There. A spec of something luminous, but not big enough to be the latch. He started to shuffle toward it but his hands brushed against something small and hard in the way. He worked his fingers around the object, testing its shape and feel. A roll of tape. Walton had wrapped tape around the release latch so he wouldn’t see it. The spec that glowed was his escape.
He wriggled his way toward it, hope growing within him. He closed his hands around it and then shut his eyes and mouth tight as he tugged. The trunk popped an inch and water gushed over him. Hugo held his breath and positioned himself to push the lid up, bracing his back against the floor. His pinioned hands pressed upward, and immediately water filled his nostrils, threatening to suffocate him, yet the lid barely moved. He pushed harder, panic starting to fill his chest as he wondered whether he’d made the wrong decision, whether Walton had somehow tied down the trunk …
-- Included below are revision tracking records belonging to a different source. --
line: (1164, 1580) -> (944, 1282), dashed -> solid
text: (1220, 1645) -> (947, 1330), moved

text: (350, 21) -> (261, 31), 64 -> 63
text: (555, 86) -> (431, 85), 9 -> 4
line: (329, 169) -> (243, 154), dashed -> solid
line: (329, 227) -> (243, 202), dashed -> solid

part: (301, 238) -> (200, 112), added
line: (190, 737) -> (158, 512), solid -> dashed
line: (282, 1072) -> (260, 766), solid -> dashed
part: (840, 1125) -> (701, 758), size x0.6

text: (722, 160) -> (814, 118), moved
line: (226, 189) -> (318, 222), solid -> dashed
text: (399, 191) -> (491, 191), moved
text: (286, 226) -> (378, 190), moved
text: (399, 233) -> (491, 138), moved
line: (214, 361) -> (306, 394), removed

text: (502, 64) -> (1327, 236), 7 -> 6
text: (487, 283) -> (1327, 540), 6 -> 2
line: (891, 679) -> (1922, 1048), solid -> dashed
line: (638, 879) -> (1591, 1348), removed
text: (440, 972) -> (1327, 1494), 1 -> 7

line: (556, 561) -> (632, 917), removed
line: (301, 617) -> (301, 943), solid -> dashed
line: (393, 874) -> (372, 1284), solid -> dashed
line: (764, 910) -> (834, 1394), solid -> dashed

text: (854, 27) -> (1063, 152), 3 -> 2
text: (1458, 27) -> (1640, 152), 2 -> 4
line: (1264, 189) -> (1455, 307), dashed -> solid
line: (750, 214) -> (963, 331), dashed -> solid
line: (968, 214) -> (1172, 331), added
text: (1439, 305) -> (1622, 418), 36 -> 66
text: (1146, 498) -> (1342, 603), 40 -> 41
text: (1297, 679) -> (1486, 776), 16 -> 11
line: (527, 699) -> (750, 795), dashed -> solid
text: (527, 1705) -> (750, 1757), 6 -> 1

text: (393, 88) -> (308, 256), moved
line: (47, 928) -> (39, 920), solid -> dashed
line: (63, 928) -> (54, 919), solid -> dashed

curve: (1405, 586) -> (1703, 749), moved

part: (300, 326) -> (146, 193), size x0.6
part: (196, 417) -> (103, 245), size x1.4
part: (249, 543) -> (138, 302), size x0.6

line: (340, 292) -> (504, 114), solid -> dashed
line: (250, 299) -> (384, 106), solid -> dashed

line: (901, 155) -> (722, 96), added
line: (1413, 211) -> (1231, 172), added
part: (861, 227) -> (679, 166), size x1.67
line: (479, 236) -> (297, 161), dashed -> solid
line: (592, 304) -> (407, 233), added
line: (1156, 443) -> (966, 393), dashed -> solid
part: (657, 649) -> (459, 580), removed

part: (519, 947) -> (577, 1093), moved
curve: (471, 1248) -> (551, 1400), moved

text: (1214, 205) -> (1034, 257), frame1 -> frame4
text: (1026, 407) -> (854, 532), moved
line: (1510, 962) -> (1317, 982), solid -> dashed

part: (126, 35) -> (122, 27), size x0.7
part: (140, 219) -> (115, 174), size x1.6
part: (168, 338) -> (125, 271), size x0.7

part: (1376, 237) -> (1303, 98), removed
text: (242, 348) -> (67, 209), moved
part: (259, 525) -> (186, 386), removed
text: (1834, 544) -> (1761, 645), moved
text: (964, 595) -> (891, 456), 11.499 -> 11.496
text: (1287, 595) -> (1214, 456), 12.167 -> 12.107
And then the lid was up, and he felt hands on the front of his coat, tugging him up, not strong enough to lift him but strong enough to help. He blinked, but the water stung his eyes and he couldn’t see who it was. Gasping, Hugo rolled himself from the trunk into the pond, the stranger still pulling at him, and together they fought their way to the bank where they collapsed in parallel heaps, panting and sodden.
His face pressed to the wet grass, Hugo turned his head to see his rescuer, and when he recognized her, his breath caught in his throat. She looked at him, too, her face set, wet strands of hair streaking across her cheeks.
“June Stanton,” he panted. “He didn’t … find you?”
She rolled onto her back and let an arm fall over her eyes. “He found my sister. Whoever that was, he killed her instead of me.”
Hugo closed his eyes tightly. Another death he’d failed to stop, and Walton was still on the loose. “You saw him? Where? When?”
“I walked into the house … I saw what he did and ran. He came after me but he’s old, he didn’t run far. I hid between two cars and watched him get into this one, drive it to the pond. I thought he was just trying to hide it.”
“How did you know I was in there?” Hugo sat up, soaking wet with the cold beginning to feed on his skin.
“Just before he pushed it into the pond he made the sign of the cross. I could tell it was a cop car and I thought maybe the policeman he’d taken it from was inside.”
“Close enough,” Hugo said. “And thanks.”
They cut down the body of Anna Stanton and laid her on the hallway floor before calling the police. There was no crime scene to preserve, not really, just the dignity of an innocent woman to restore. June sat on the floor with her sister’s head in her lap, rocking gently back and forth as they waited to hear sirens. She didn’t speak and her eyes stayed dry, but Hugo knew her heart was forever broken and that she blamed herself for this. They’d shared everything growing up, a home, food, their very genes, but the one thing that June had been responsible for, all alone, had killed her twin sister.